Voici un extrait du Guide culinaire, et un commentaire qui montre pourquoi on aura raison de ne pas croire ce qui est écrit :
Cuisson du roux : Le temps de cuisson, étant subordonné à l'intensité du calorique employé, ne peut être fixé mathématiquement,
Le « calorique » est une notion scientifique périmée depuis au moins deux siècles. Et, d’autre part, il n’y a pas de subordination.
Enfin, il ne s’agit pas de mathématiques, mais simplement de calcul.
Il aurait fallu écrire ici : Le temps de cuisson dépendant de la puissance du chauffage, ne peut être fixé
mais il est toujours préférable de conduire la cuisson plutôt trop lentement que trop vite, parce que : sous l'influence d'une chaleur trop vive, les cellules contenant les principes actifs de la farine se racornissent et emprisonnent étroitement leur contenu,
La farine ne contient pas de « principes actifs », et, même en 1900, cette description était scientifiquement périmée.
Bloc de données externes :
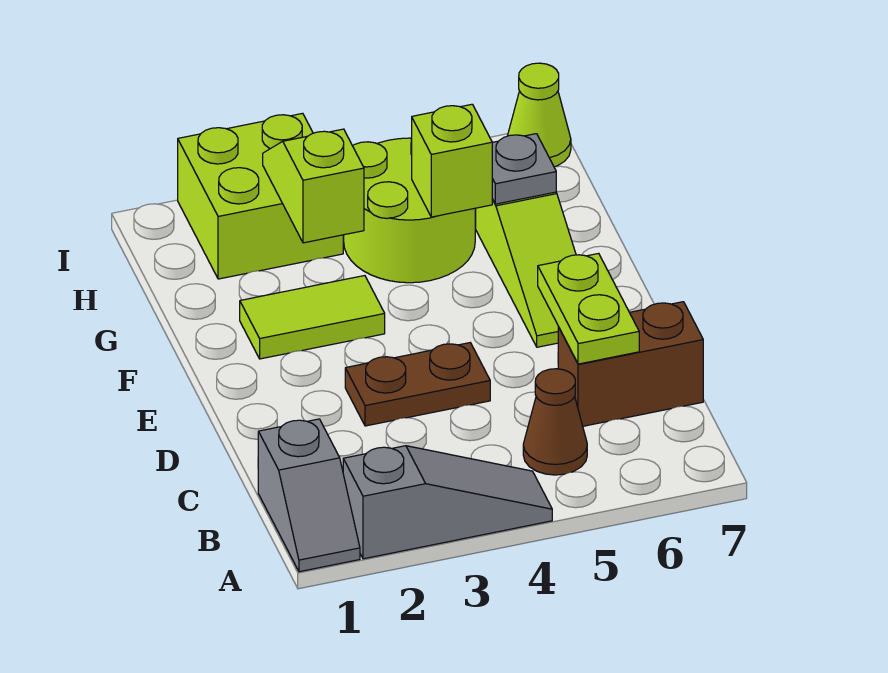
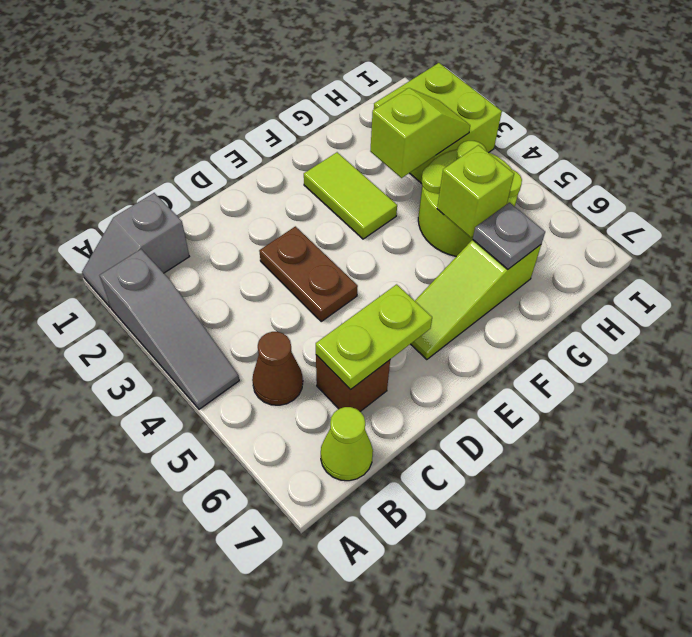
brown brick C6:C7 level 1 -> brown brick C6 level 1
lime cone I7 level 1 -> lime cone B7 level 1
Il faut plutôt considérer que la farine est faite principalement de grains d’amidon (petits grains ronds faits de molécules de deux sortes -des polysaccharides-, qui sont l’amylose et l’amylopectine) et des protéines (essentiellement des gliadines et des protéines).
Les protéines peuvent être « pyrolysées » par une forte chaleur, d’où un brunissement. Mais les granules d’amidon sont très résistants, et, en tout cas, les auteurs n’ont aucune preuve de ce qu’ils imaginent (j’insiste : c’est une supposition assez anthropomorphique).
Quant à « emprisonner étroitement le contenu »… d’objets qui n’existent pas, c’est de la pure imagination.
s'opposant dès lors à son mélange ultérieur avec l'élément de mouillement et, de ce fait, détruisant l'équilibre de liaison de la sauce.
Ici, puisque ces « principes actifs » n’existent pas, la conclusion ne peut pas tenir. Il reste à savoir s’il est exact que de la farine fortement torréfiée peut ou non s’empeser ; on observe qu’il n’y a pas un « mélange », d’une part, et qu’il ne s’agit pas de « détruire » un « équilibre de liaison (quel charabia!), mais simplement d’assurer la liaison.
Il se produit, dans ce cas, un fait analogue à celui qui se constaterait sur des légumes secs traités à l'eau bouillante. Il faut qu'une chaleur modérée d'abord, puis régulièrement progressive; provoque la distension des parois des cellules, pour que l'amidon qu'elles contiennent gonfle et, sous l'influence de la chaleur, subisse un commencement de fermentation qui le transforme en dextrine, substance soluble et principal agent de liaison.
Là encore, l’écriture est prétentieuse (« régulièrement progressive ») et les idées proposées sont fausses. Par exemple, la chaleur ne provoque pas la « distension » des parois des cellules. Pour les légumes secs, il y a bien une parois végétale, mais la chaleur provoque sa dégradation (en dégradant les molécules de pectine qui lient les fibres de cellulose), comme un ciment qui s’effriterait. Et l’amidon ne gonflera pas : les grains d’amidon pourront, s’ils sont en présence d’eau, s’ « empeser », ce qui signifie qu’ils libéreront des molécules d’amylose, tandis que des molécules d’eau migreront dans leur intérieur, créant un « gel ».
En tout cas, il n’y aura certainement pas de fermentation : les micro-organismes qui savent fermenter les polysaccharides sont tués par la chaleur. Quand à la formation de « dextrine », j’aurais bien aimé que nos auteurs m’expliquent ce qu’ils pensent que c’est. Les dextrines sont définies par l'Union internationale de chimie et des applications de la chimie (IUPAC) de la façon suivante (https://goldbook.iupac.org/terms/view/D01656) : "Poly-α-d-glucosides of intermediate chain length derived from starch components (amylopectins) by the action of amylases (starch hydrolysing enzymes).[Des poly-α-d-glucosides de longueur intermédiaire dérivés des composés de l'amidon (amylopectines) par l'action des amylases (les enzymes qui hydrolysent l'amidon)]. Ils ne faut pas les confondre avec les "dextranes". On peut imaginer que ces composés sont également obtenus obtenus par chauffage de l'amidon ou par son hydrolyse acide.
En tout cas, ce ne sont pas les dextrines (des molécules) qui assurent la liaison, mais les grains d’amidon empesés.
Une fois cuit, le roux brun doit avoir une belle teinte noisette claire, et se trouver absolument lisse et sans grumeaux.
Oui, là, on revient à du macroscopique, technique, solide (mais on revient de loin).